Мне она особенно обрадовалась:
— О, мы с вами почти земляки!
— Вы родом из Молдавии? — оживился и я.
— Жила в Молдавии. Восемь лет. Первые восемь лет после войны.
— В Кишиневе?
— И в Кишиневе часто бывала. Я слышала, он стал очень красивым, большим городом. А каким же он был разрушенным, мрачным. Я жила в районе. В Новых Аненах. Вы когда-нибудь там были?
— Конечно. И не раз.
— Свои лучшие молодые годы я оставила в Новых Аненах. Вы, может быть, обратили внимание — у самой дороги, посреди Новых Анен — аптека с раскидистым тополем у входа? Ой, да как же нам далась эта аптека!.. Легко ли было строить в ту пору! Ни гвоздочка, ни стекла для окон, крышу настелить не из чего, все приходилось где-то добывать.
— Вы тогда работали на стройке?
— Нет. После фронта и окончания медицинских курсов меня направили в Новые Анены заведовать аптекой. Вы, наверно, полагаете, что в Новых Аненах меня ждала отстроенная, приготовленная для меня аптека? Господи, как же мы тогда намучились в этих Новых Аненах! Сколько хвороб навидались, нищеты! Сколько мы пережили в один этот голодный год! Зато как не хотелось потом уезжать! Лучшие годы оставила я в Новых Аненах. Но когда моего мужа перевели сюда, в Крым, пришлось собираться и ехать. Как же иначе?
Так, между делом, записывая в блокнот, сколько бутылок минеральной воды заказывают мои соседи по столу, Вера Владимировна сбивчиво рассказала, как когда-то, срочно давая свою кровь тяжело больному (кто же еще мог это сделать немедленно, если не она, заведующая аптекой?), она чуть не осталась в больнице на столе. Специальных измерительных приборов для трансфузий тогда еще не было в Новых Аненах. Ну так вот. Пришлось быстро привести школьника из Новых Анен, положить его рядом на стол и перелить ей ту порцию крови, на сколько хватили лишку.
— Наверно, из-за той крови, перелитой мне в Новых Аненах, — усмехнулась Вера Владимировна, — во мне столько лет не остывает тоска по ним…
Обо всем этом она говорила мимоходом. Но когда речь зашла о тополе, который она посадила возле аптеки, Вера Владимировна на миг забыла о блокноте, забыла о диете для отдыхающих, сунула блокнот в карман халата, села рядом с нами на стул и, смакуя, рассказала, как она тогда это тоненькое деревце огородила штакетником, летом дважды в день поливала, зимой укутывала во что-нибудь теплое, чтобы не замерзло, и как деревце становилось все выше, крепче, как разрасталось. И может быть, еще из-за него она так скучает по Новым Аненам.
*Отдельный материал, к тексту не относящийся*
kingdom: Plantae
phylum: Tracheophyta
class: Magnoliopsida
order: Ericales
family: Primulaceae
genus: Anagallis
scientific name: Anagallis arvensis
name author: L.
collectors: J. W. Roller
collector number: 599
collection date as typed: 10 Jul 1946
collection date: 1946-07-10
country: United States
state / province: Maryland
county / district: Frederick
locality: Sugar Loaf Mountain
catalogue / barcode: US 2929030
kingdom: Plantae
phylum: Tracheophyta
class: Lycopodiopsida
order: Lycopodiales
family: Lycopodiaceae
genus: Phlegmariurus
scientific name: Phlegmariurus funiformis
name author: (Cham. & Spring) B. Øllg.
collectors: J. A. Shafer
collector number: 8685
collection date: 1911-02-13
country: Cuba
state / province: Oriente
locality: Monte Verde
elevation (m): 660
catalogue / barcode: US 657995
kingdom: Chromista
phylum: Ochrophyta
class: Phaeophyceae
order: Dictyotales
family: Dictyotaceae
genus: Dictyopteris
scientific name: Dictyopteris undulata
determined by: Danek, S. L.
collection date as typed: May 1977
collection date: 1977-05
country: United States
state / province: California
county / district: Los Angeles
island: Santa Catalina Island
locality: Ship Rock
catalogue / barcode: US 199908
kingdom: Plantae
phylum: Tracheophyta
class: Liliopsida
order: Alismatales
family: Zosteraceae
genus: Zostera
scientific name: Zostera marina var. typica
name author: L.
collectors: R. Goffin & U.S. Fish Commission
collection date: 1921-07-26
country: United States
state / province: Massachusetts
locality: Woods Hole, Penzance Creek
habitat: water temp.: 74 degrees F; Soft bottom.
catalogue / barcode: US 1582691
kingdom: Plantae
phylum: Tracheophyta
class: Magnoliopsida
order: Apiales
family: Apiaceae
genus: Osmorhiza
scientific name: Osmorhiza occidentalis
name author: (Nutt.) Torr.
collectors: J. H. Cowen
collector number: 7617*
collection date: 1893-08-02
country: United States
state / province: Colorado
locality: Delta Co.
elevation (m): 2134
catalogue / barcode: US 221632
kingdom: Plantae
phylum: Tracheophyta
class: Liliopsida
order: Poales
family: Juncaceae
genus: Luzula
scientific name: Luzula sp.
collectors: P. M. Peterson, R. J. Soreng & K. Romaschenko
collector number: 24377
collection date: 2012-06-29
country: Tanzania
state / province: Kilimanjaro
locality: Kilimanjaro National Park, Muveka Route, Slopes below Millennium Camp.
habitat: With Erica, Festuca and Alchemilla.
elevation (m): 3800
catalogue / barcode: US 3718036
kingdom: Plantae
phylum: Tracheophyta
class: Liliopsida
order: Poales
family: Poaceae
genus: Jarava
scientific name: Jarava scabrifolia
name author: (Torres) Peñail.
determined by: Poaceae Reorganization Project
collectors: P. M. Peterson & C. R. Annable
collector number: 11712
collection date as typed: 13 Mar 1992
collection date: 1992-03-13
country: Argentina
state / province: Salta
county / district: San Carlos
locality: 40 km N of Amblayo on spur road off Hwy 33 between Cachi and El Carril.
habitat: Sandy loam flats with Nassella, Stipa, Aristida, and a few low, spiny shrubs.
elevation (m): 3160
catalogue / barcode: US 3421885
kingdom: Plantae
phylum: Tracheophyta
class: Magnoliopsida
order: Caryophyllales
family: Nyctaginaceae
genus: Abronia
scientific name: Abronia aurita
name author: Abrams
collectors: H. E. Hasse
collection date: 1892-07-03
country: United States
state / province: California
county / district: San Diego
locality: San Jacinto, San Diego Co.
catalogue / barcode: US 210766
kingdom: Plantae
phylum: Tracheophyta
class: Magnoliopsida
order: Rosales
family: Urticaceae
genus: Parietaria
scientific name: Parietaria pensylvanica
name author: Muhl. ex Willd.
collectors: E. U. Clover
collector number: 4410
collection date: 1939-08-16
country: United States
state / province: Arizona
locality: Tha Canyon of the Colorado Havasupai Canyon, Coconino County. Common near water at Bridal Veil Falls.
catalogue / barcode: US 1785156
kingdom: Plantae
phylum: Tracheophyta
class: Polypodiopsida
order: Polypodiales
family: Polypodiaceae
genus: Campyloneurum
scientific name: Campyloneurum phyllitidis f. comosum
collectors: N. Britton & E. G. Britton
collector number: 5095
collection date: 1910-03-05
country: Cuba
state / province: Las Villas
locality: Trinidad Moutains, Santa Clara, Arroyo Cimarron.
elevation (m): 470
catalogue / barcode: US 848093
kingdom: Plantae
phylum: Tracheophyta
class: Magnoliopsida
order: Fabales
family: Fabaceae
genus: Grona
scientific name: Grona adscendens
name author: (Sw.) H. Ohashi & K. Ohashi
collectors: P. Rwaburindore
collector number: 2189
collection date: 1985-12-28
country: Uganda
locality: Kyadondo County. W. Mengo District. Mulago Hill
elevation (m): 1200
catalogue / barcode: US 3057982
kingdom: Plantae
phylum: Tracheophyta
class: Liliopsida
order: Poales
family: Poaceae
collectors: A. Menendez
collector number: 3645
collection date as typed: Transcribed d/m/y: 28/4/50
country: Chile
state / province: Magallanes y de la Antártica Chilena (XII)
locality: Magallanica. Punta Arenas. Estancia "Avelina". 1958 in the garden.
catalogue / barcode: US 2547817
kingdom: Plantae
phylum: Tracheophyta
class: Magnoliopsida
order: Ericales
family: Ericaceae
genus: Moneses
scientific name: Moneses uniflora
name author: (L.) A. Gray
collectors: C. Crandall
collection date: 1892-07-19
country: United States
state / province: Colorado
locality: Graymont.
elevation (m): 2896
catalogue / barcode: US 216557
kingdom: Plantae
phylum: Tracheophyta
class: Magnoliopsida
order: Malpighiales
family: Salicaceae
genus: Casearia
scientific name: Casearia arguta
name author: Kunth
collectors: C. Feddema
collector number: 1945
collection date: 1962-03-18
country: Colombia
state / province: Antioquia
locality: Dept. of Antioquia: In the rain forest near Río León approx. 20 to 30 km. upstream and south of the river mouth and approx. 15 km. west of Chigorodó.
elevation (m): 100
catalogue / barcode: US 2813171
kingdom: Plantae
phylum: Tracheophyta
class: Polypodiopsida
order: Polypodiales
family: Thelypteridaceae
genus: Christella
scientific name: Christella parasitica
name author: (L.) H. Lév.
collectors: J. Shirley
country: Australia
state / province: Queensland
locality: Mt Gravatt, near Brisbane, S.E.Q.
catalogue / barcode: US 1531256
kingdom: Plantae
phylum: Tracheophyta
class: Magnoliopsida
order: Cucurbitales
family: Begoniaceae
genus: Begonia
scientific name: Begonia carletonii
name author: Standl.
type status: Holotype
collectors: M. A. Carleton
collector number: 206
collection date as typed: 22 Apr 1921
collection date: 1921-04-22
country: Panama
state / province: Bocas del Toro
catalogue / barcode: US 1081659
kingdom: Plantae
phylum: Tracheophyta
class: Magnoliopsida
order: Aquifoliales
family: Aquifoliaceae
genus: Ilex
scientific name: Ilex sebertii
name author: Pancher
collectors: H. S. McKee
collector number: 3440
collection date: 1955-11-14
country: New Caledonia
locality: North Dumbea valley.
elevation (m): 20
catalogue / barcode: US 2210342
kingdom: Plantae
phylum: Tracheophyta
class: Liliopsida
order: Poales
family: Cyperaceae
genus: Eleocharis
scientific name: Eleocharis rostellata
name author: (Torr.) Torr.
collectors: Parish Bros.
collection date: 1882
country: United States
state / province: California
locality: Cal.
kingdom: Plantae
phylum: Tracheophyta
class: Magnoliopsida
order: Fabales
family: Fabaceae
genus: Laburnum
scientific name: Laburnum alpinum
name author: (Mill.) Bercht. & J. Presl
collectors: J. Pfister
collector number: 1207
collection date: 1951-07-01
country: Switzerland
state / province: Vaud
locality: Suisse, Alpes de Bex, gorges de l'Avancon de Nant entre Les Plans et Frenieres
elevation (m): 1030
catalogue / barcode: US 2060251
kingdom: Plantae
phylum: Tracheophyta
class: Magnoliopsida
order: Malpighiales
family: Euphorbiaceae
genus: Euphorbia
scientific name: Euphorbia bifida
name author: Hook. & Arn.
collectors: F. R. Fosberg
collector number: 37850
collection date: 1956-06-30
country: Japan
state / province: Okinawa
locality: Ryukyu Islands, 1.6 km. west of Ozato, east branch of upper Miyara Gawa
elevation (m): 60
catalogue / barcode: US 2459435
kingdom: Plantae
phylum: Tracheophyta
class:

— Если вы когда-нибудь будете в Новых Аненах, не затруднитесь подойти к аптеке и передать поклон моему тополю!
Вот так и сказала: «Моему тополю».
Я смотрел, как пролетаю по родным молдавским шляхам. Мимо окошек машины проносятся сады, лесные опушки, поля, холмы, низины. Памятные милые деревушки, разбросанные в долинах. Здесь и там стоят один подле другого по три, по пять высоких тополей, стоят стройные, пережившие поколения, воспетые поэтами, тянутся макушками высоко-высоко в небо.
Если мне придется проезжать через Новые Анены, я подойду к аптеке, стану перед разросшимся тополем у входа, присмотрюсь к раскидистым веткам, к серебристо-зеленым трепещущим листьям и поклонюсь ему, передам привет от Веры Владимировны.
Этот тополь ее.
Никаких возражений я не допущу.
Он стоит, он растет.
МОЛОДЫЕ ВЛЮБЛЕННЫЕ
В коктебельском Доме творчества мне достался тишайший уголок.
Большая, полная воздуха комната. Заросшая веранда. Путаница деревьев и кустов вокруг окон. Над тропинкой, ведущей в комнату, переплетенные ветви. Днем — сумеречные тени. Вечером — прохлада. Успокаивающий треск сверчка. Птица читает вечернюю молитву где-то на верхушке дерева. Шуршание листьев. Запахи трав. В отдалении среди веток — море. Над верхами деревьев вершина горы. Ни одного постороннего отвлекающего звука вокруг, никакого докучного шума.